Une exploration poétique autobiographique : Mon corps de ferme d’Aurélie Olivier

Quand vient une grande scène du déballage-héritage

dans les offices notariaux, Maître Notable-Local

informe du juste prix :

Si vous avez mis en valeur l’exploitation familiale sans

recevoir de rémunération, vous avez droit à un salaire

différé sous certaines conditions

Quel est le prix à payer si, au contraire, on déballe

les entrailles de l’affaire, quitte à ce que ça sente

la vache ? Si on n’arrive pas à se défaire de l’amour

et que notre espoir de désespérée

nous oblige à esquinter le corps de ferme ?

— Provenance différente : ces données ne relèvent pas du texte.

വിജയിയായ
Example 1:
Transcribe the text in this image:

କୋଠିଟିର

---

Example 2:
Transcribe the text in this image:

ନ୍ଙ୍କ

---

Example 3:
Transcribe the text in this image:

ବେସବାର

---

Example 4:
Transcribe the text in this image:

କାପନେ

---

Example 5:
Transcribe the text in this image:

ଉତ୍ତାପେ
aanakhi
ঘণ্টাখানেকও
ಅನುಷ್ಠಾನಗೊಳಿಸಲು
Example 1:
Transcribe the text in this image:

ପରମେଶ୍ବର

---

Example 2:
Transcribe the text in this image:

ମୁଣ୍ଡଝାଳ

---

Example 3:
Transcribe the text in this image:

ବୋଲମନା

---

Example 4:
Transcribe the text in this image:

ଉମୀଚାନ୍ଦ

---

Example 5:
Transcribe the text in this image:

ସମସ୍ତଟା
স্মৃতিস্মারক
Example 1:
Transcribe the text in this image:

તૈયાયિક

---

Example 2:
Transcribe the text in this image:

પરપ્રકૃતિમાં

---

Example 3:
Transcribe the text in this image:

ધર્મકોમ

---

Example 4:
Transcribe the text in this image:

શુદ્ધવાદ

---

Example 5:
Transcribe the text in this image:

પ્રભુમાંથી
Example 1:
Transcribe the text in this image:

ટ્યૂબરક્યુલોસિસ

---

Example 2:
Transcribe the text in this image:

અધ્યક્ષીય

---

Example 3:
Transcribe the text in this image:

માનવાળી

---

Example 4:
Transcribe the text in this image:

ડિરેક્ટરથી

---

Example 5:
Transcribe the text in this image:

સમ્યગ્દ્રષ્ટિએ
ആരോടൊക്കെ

On connaissait Aurélie Olivier programmatrice du festival Extra ! du Centre Pompidou et du festival Littérature, etc. qui investit chaque année Lille et sa métropole, défricheuse de littérature exigeante mais pas chiante, arpenteuse infatigable de tous les chemins qui font textes, dévoreuse et passeuse d’autrices d’hier comme d’aujourd’hui. La voilà qui enfile une casquette de poétesse, parce que pourquoi dormir, après tout, quand on a les livres, quand on peut écrire.

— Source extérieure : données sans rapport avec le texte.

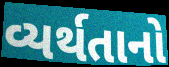
વ્યર્થતાનો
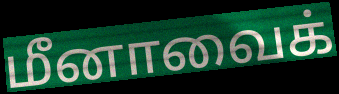
மீனாவைக்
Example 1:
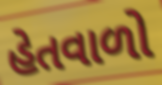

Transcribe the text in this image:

હેતવાળો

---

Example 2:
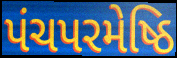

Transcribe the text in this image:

પંચપરમેષ્ઠિ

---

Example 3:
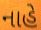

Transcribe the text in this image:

નાહે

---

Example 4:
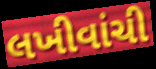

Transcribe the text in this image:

લખીવાંચી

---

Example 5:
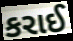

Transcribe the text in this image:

કરાઈ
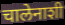
चालेनाशी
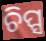
ଚିପ୍ସ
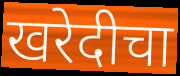
खरेदीचा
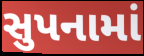
સુપનામાં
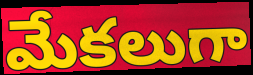
మేకలుగా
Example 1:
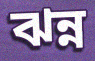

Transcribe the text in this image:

ঝন্ন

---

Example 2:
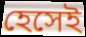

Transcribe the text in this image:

হেসেই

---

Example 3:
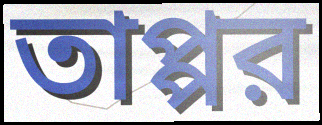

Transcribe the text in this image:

তাপ্পর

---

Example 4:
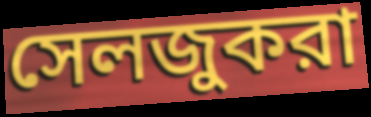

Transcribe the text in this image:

সেলজুকরা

Enfant des années 80, Aurélie Olivier raconte ce que c’est de grandir dans une ferme, entre production laitière, abattage des animaux et algues vertes, déjà, sur les plages bretonnes. Alors que l’après confinement a encouragé les parisien·es blasé·es à fantasmer un nouveau départ les deux pieds dans la terre, entre retour à des racines plus ou moins inventées et enthousiasme pour les émissions de dating champêtres, l’autrice prend le contre-pied naïf des citadin·es en mal de verdure et vient nous secouer les puces pour nous montrer à quoi ça ressemble, la vie sur une exploitation agricole, quand on est dedans pour de vrai.

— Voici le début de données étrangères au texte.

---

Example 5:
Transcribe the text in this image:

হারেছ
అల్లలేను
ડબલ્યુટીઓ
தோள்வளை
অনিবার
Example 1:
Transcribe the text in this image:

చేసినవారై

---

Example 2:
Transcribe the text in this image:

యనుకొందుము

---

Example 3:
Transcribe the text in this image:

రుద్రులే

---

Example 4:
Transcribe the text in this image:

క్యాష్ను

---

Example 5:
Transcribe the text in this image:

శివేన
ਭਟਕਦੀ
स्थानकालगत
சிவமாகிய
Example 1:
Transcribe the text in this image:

Dans « Mon corps de ferme », exploration poétique autobiographique écrite à 36 ans, Aurélie Olivier s’interroge sur la place qu’occupe son corps dans le monde. Comme Annie Ernaux, Didier Eribon ou d’autres avant elle, l’autrice change de classe sociale, passant du milieu de l’agriculture au milieu littéraire. On pourrait argumenter que 36 ans c’est un drôle de choix pour un bilan, pourquoi ne pas avoir attendu un compte rond, que va-t-il rester à dire pour la crise de la quarantaine ? Sauf que 36 ans, c’est ce point de bascule dans la vie de la poétesse, celui où elle se rend compte qu’elle a vécu exactement le même nombre d’années dans chacun des deux univers qui la traversent. Et c’est sur ce fil, où l’on se sent à la fois trop et pas assez de chaque côté, pas toujours perdante mais jamais vraiment gagnante non plus, qu’Aurélie Olivier décide de se raccomoder.